According to Ellen McArthur Foundation’s definition, a circular economy is “one that is restorative and regenerative by design, and which aims to keep products, components and materials at their highest utility and value at all times”.
Much easier to declare than to make it real, we think collaboration and co-innovation will play a key role for cradle to cradle innovation to take place, as the real payoff of Circular Economy will come only possible when multiple players across the value chain come together to reconceive key manufacturing processes and flows of materials and products.
In an effort to keep control over valuable natural resources, some companies are thinking about new ways to reuse products and components. These ways are not easy to design and implement in a traditional linear economy where all links of the value chain are only used to establish buyer/seller relationships in which paying for the present cost is the only thing that matters, forgetting about other long term costs beyond that specific purchase and the individual players involved.

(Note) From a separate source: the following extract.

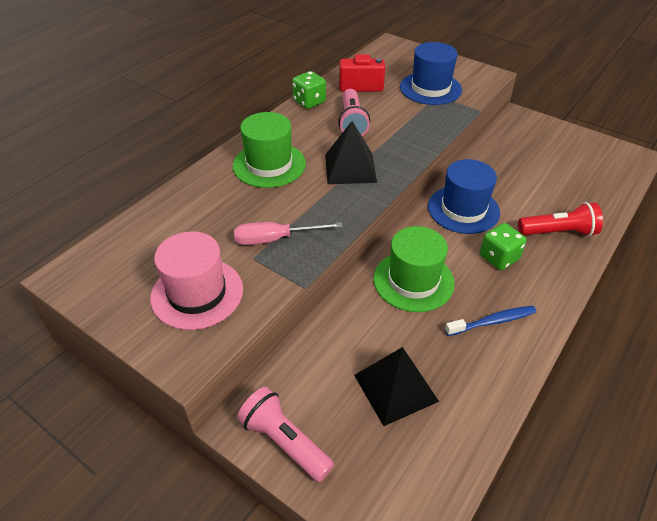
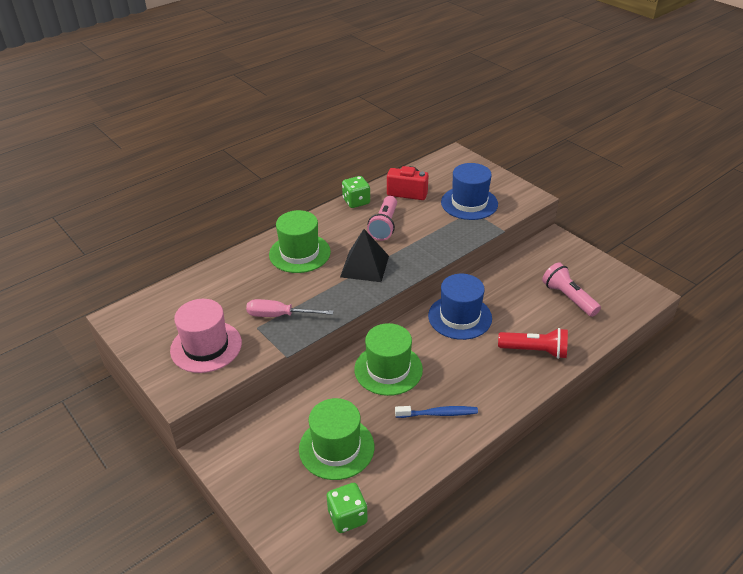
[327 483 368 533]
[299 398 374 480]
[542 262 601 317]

So, for companies the challenge of circular economy will mainly require a different way of thinking about the implicit contract established today with other players of the value chain such suppliers, distributors and even customers. Industry partnerships and consortia will be critical for developing challenging but necessary skills such reverse-logistics or reverse-network-management capabilities allowing, for instance, to design and optimize products for multiple cycles of disassembly and reuse. Tools and platforms for this to happen more easily will be necessary too. We have already describe in here the kind of tools required to drive circular collaboration and make it much likely.
Some best circular practices based in collaboration
Some examples already show how by joining forces different companies and organizations can begin to develop the projects and enabling mechanisms that could trigger a self-reinforcing virtuous cycle needed for circular economy implementation. Carmaker Renault, for instance, has been actively working to reduce waste for more than a decade. To support these efforts, the company formed joint ventures with a steel recycler and a waste-management company to bring end-of-use expertise into product design.
Renault also works with suppliers to identify “circular benefits” that distribute value across its supply chain. For example, the company helped its provider of cutting fluids to shift from a sales to a performance-based model. We have previously remarked in this blog as this kind of change in the business model, besides being highly recommended by Circular Economy’s evangelists, suppose a new value-capture modes that require going beyond traditional buyer/seller liaison. In this case, by changing the relationship’s nature and terms, Renault motivated its supplier to redesign the fluid and surrounding processes for greater efficiency, benefiting both companies. Renault’s total cost of ownership for cutting fluids fell by about 20 percent while the supplier became more profitable with a 90 percent reduction in the volume of waste discharge.
Dutch manufacturer of carpets Desso is another example of a company working with their supply partners to create ecosystems that support circular product designs. Early 2008, the company made the commitment to become 100% Cradle to Cradle by 2020. To achieve this goal, Desso operates a take-back program that collects end-of-use carpet tiles to recover their materials for further production or for sale to secondary materials suppliers. Italian producer of nylon yarn Aquafil became Desso main supplier for its capability for re-processing BCF (carpet yarn). Aquafil itself has established their own initiative, the Econyl Reclaiming Programme, as an essential tool that the company is putting in place to facilitate a reverse supply chain and ensure reliable materials inputs.
Some other best practices in partnerships for circular economy involve not just suppliers but new players such reverse-logistics providers. This is the case of global apparel retailer H&M and I:CO (name stands for I Collect), an organization specialized in providing the infrastructure needed to ensure that valuable raw materials from used textiles enter a closed loop production cycle and remain there. H&M launched an in-store collection program encouraging customers to bring in old clothes in exchange for discount vouchers on new H&M clothing (any pieces of clothing, from any brand and in any condition are accepted, not just H&M’s). I:Co is responsible for dispatching some items to the global secondhand-apparel market or being used as substitutes for virgin materials in other applications, from cleaning cloths to inputs for damping and insulation materials. Besides H&M, I:Co list of partners include Puma, The North Face or Levi’s among others.